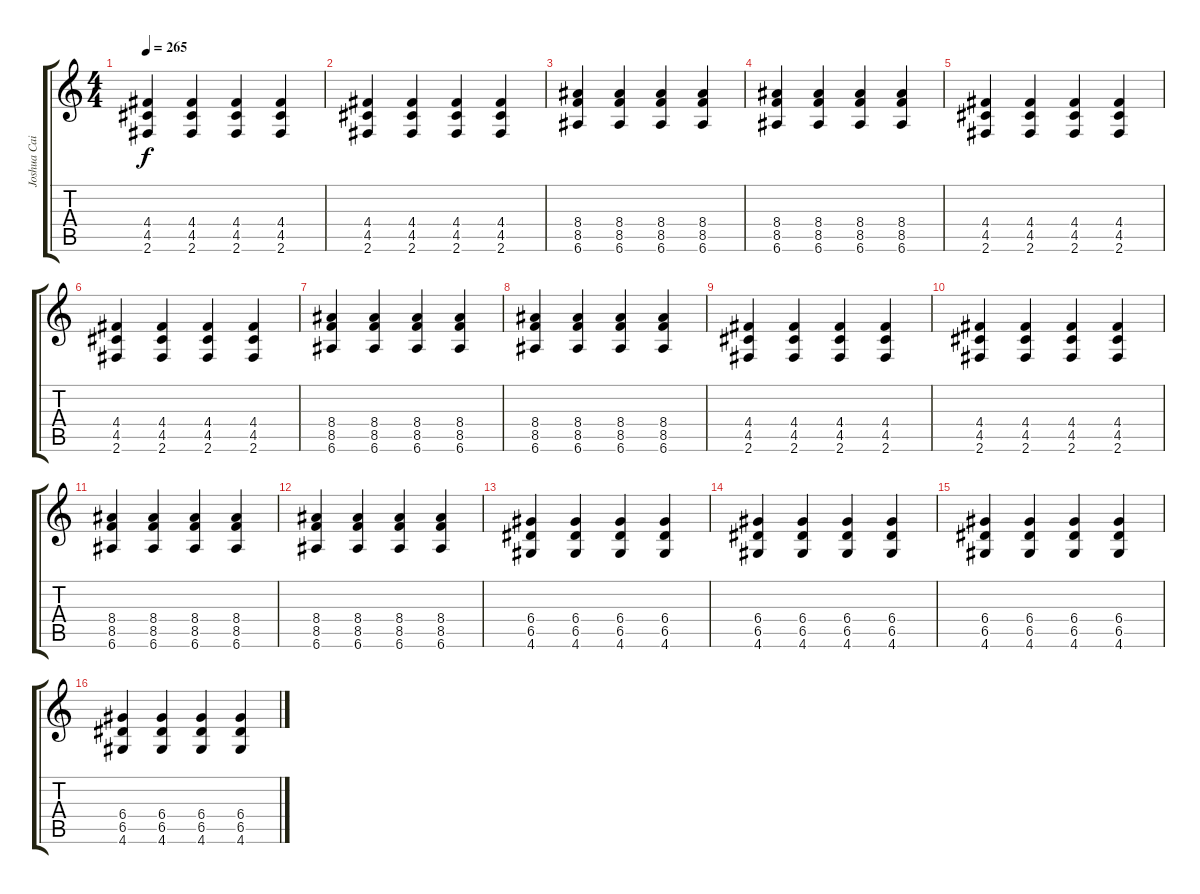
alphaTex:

\track ("Joshua Cain Clean" "Joshua Cai") {instrument electricguitarclean}
\staff {score tabs}
\tuning (E4 B3 G3 D3 A2 E2) {hide}
\ts (4 4)
\tempo 265
\clef g2
\ks c
(4.4 4.5 2.6).4{dy f} (4.4 4.5 2.6).4 (4.4 4.5 2.6).4 (4.4 4.5 2.6).4 |
(4.4 4.5 2.6).4 (4.4 4.5 2.6).4 (4.4 4.5 2.6).4 (4.4 4.5 2.6).4 |
(8.4 8.5 6.6).4 (8.4 8.5 6.6).4 (8.4 8.5 6.6).4 (8.4 8.5 6.6).4 |
(8.4 8.5 6.6).4 (8.4 8.5 6.6).4 (8.4 8.5 6.6).4 (8.4 8.5 6.6).4 |
(4.4 4.5 2.6).4 (4.4 4.5 2.6).4 (4.4 4.5 2.6).4 (4.4 4.5 2.6).4 |
(4.4 4.5 2.6).4 (4.4 4.5 2.6).4 (4.4 4.5 2.6).4 (4.4 4.5 2.6).4 |
(8.4 8.5 6.6).4 (8.4 8.5 6.6).4 (8.4 8.5 6.6).4 (8.4 8.5 6.6).4 |
(8.4 8.5 6.6).4 (8.4 8.5 6.6).4 (8.4 8.5 6.6).4 (8.4 8.5 6.6).4 |
(4.4 4.5 2.6).4 (4.4 4.5 2.6).4 (4.4 4.5 2.6).4 (4.4 4.5 2.6).4 |
(4.4 4.5 2.6).4 (4.4 4.5 2.6).4 (4.4 4.5 2.6).4 (4.4 4.5 2.6).4 |
(8.4 8.5 6.6).4 (8.4 8.5 6.6).4 (8.4 8.5 6.6).4 (8.4 8.5 6.6).4 |
(8.4 8.5 6.6).4 (8.4 8.5 6.6).4 (8.4 8.5 6.6).4 (8.4 8.5 6.6).4 |
(6.4 6.5 4.6).4 (6.4 6.5 4.6).4 (6.4 6.5 4.6).4 (6.4 6.5 4.6).4 |
(6.4 6.5 4.6).4 (6.4 6.5 4.6).4 (6.4 6.5 4.6).4 (6.4 6.5 4.6).4 |
(6.4 6.5 4.6).4 (6.4 6.5 4.6).4 (6.4 6.5 4.6).4 (6.4 6.5 4.6).4 |
(6.4 6.5 4.6).4 (6.4 6.5 4.6).4 (6.4 6.5 4.6).4 (6.4 6.5 4.6).4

• • • • •

■ What the task asks ■
Reproduce the listing above word for word, leaving out the pictures.

■ Result of this exercise ■
alphaTex:

\track ("Joshua Cain Clean" "Joshua Cai") {instrument electricguitarclean}
\staff {score tabs}
\tuning (E4 B3 G3 D3 A2 E2) {hide}
\ts (4 4)
\tempo 265
\clef g2
\ks c
(4.4 4.5 2.6).4{dy f} (4.4 4.5 2.6).4 (4.4 4.5 2.6).4 (4.4 4.5 2.6).4 |
(4.4 4.5 2.6).4 (4.4 4.5 2.6).4 (4.4 4.5 2.6).4 (4.4 4.5 2.6).4 |
(8.4 8.5 6.6).4 (8.4 8.5 6.6).4 (8.4 8.5 6.6).4 (8.4 8.5 6.6).4 |
(8.4 8.5 6.6).4 (8.4 8.5 6.6).4 (8.4 8.5 6.6).4 (8.4 8.5 6.6).4 |
(4.4 4.5 2.6).4 (4.4 4.5 2.6).4 (4.4 4.5 2.6).4 (4.4 4.5 2.6).4 |
(4.4 4.5 2.6).4 (4.4 4.5 2.6).4 (4.4 4.5 2.6).4 (4.4 4.5 2.6).4 |
(8.4 8.5 6.6).4 (8.4 8.5 6.6).4 (8.4 8.5 6.6).4 (8.4 8.5 6.6).4 |
(8.4 8.5 6.6).4 (8.4 8.5 6.6).4 (8.4 8.5 6.6).4 (8.4 8.5 6.6).4 |
(4.4 4.5 2.6).4 (4.4 4.5 2.6).4 (4.4 4.5 2.6).4 (4.4 4.5 2.6).4 |
(4.4 4.5 2.6).4 (4.4 4.5 2.6).4 (4.4 4.5 2.6).4 (4.4 4.5 2.6).4 |
(8.4 8.5 6.6).4 (8.4 8.5 6.6).4 (8.4 8.5 6.6).4 (8.4 8.5 6.6).4 |
(8.4 8.5 6.6).4 (8.4 8.5 6.6).4 (8.4 8.5 6.6).4 (8.4 8.5 6.6).4 |
(6.4 6.5 4.6).4 (6.4 6.5 4.6).4 (6.4 6.5 4.6).4 (6.4 6.5 4.6).4 |
(6.4 6.5 4.6).4 (6.4 6.5 4.6).4 (6.4 6.5 4.6).4 (6.4 6.5 4.6).4 |
(6.4 6.5 4.6).4 (6.4 6.5 4.6).4 (6.4 6.5 4.6).4 (6.4 6.5 4.6).4 |
(6.4 6.5 4.6).4 (6.4 6.5 4.6).4 (6.4 6.5 4.6).4 (6.4 6.5 4.6).4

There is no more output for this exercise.